Question

Given $\cos (A - B) = \cos A\cos B + \sin A\sin B$ . Taking suitable A and B, find $\cos {15^ \circ }$ .

Answer 1

Hint: Given in the equation is a linear equation with the trigonometric terms in it. If the above example is considered, A and B are the variables whose difference is 15. In all such sums of trigonometry, where the angle is unknown always take help of the standard angles which are used in Trigonometry.
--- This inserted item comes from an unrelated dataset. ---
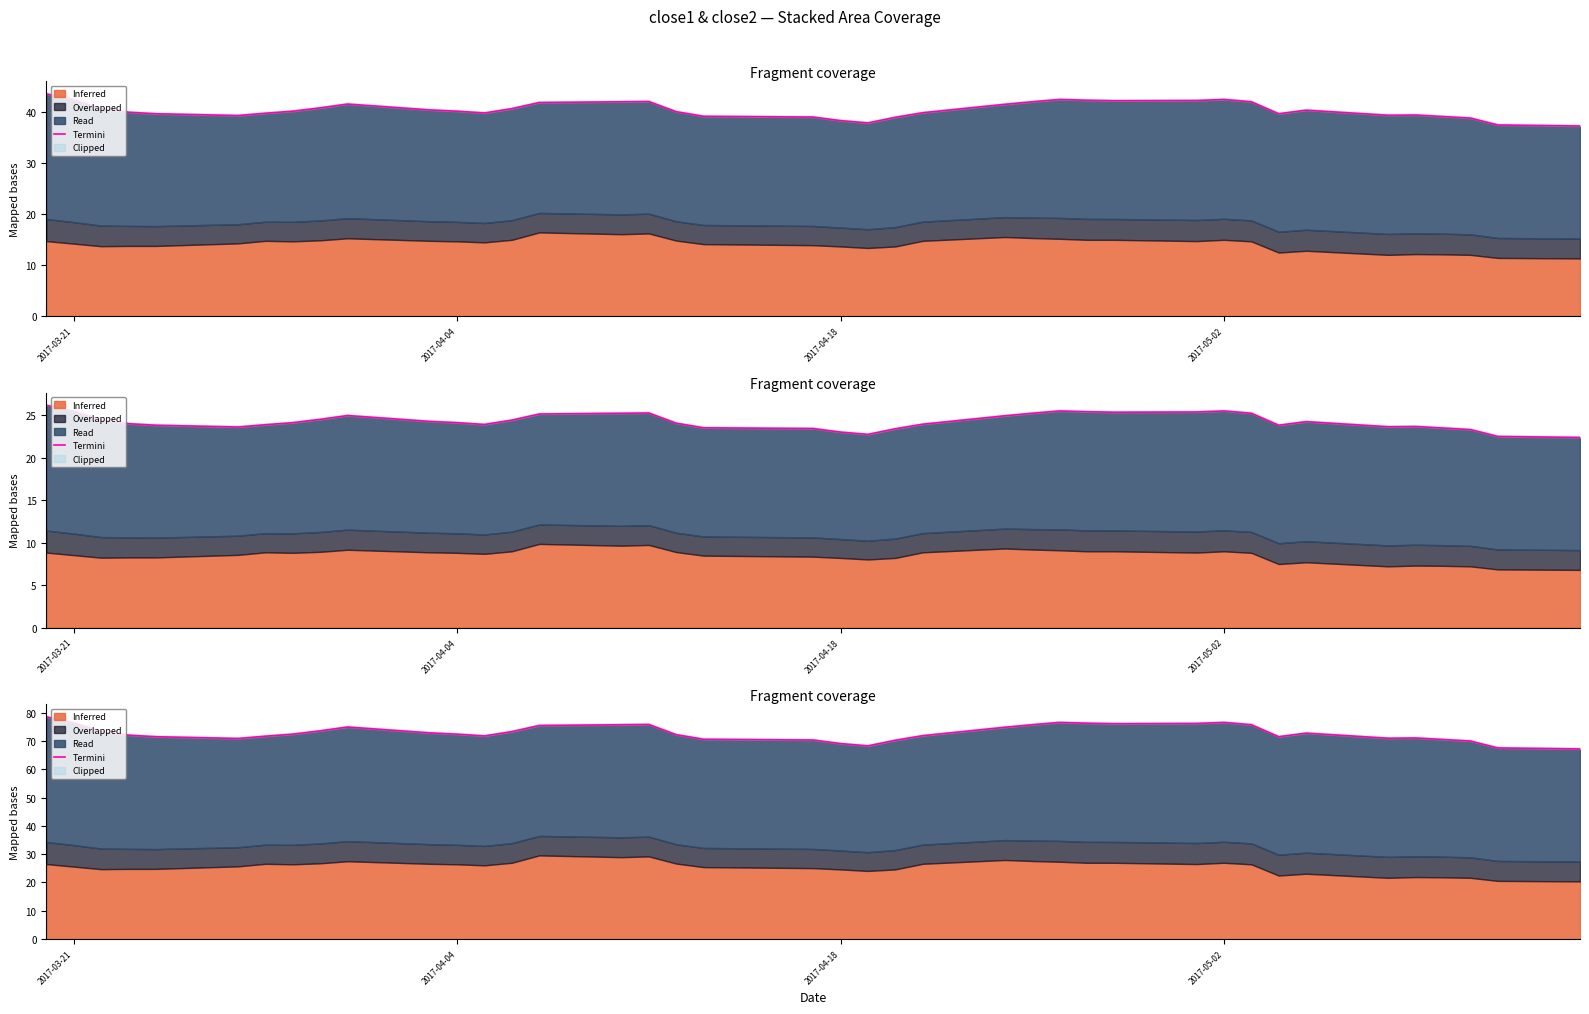

True or false: the data shows 40.1 at 2017-05-02.

False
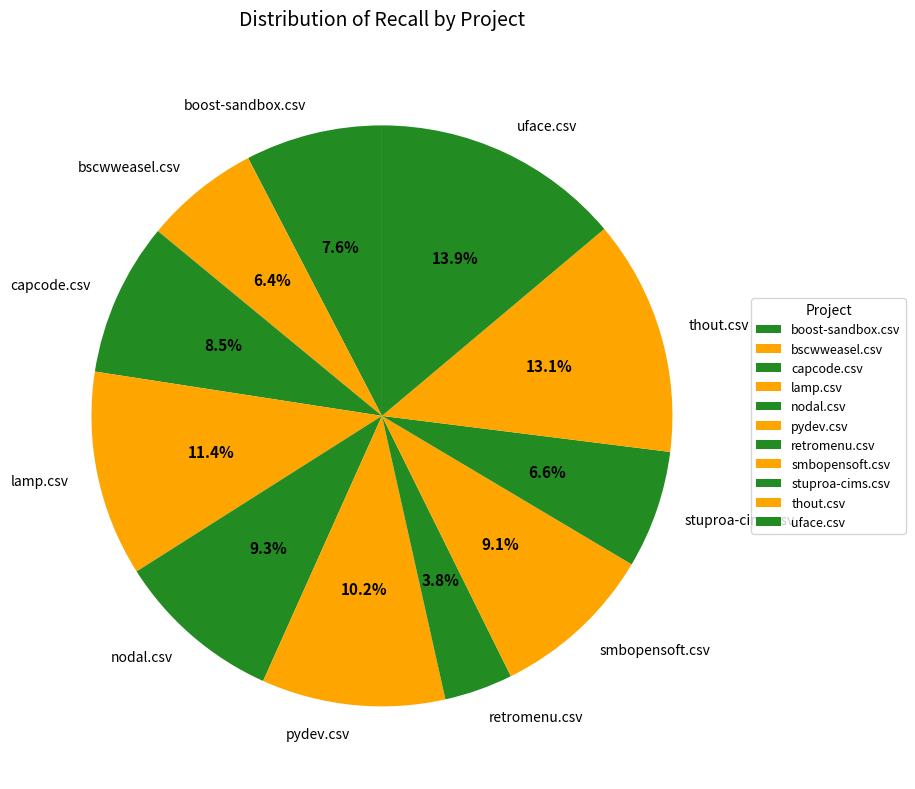

What is the smallest slice in the pie chart?

retromenu.csv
We just have to find the suitable values of A and B and substitute in the equation given.

Complete answer: Equation given in the question:
$\cos (A - B) = \cos A\cos B + \sin A\sin B$ ---1
 To find: $\cos {15^ \circ }$
We need to find $\cos {15^ \circ }$ , so we start with the LHS of the above equation, i.e. $\cos (A - B)$
We need to understand here that A and B are the angles. So, according to the trigonometric concepts, angles can possibly be ${90^ \circ },{60^ \circ },{30^ \circ },{45^ \circ },{0^ \circ }$
To find, $\cos {15^ \circ }$ we need to have A and B in such a manner that \[A - B = 15\]
Therefore, let \[A = 60{\text{ }}and{\text{ }}B = 45\]
Substituting values of A and B in equation 1, we get,
$\cos ({60^ \circ } - {45^ \circ }) = \cos {60^ \circ }\cos {45^ \circ } + \sin {60^ \circ }\sin {45^ \circ }$
RHS: $\cos {60^ \circ }\cos {45^ \circ } + \sin {60^ \circ }\sin {45^ \circ }$
Putting the values of these trigonometric functions, we get,
$\dfrac{1}{2} \times \dfrac{1}{{\sqrt 2 }} + \dfrac{{\sqrt 3 }}{2} \times \dfrac{1}{{\sqrt 2 }} = \dfrac{{1 + \sqrt 3 }}{{2\sqrt 2 }}$
Equating LHS to RHS, we get,
$\cos {15^ \circ } = \dfrac{{1 + \sqrt 3 }}{{2\sqrt 2 }}$
Therefore, $\cos {15^ \circ } = \dfrac{{1 + \sqrt 3 }}{{2\sqrt 2 }}$.

Note:
Few things should be kept in mind when we come across such questions. Firstly, the concepts of trigonometric equations must be well known. In the above example, we have selected the values of A and B on the basis of their difference. From the angles, ${90^ \circ },{60^ \circ },{30^ \circ },{45^ \circ },{0^ \circ }$ , difference of 15 can be obtained by 2 combinations, 60-45 and 45-30. The above sum is solved using 60-45. You can also try using A=45 and B=30. Both will give the same answer.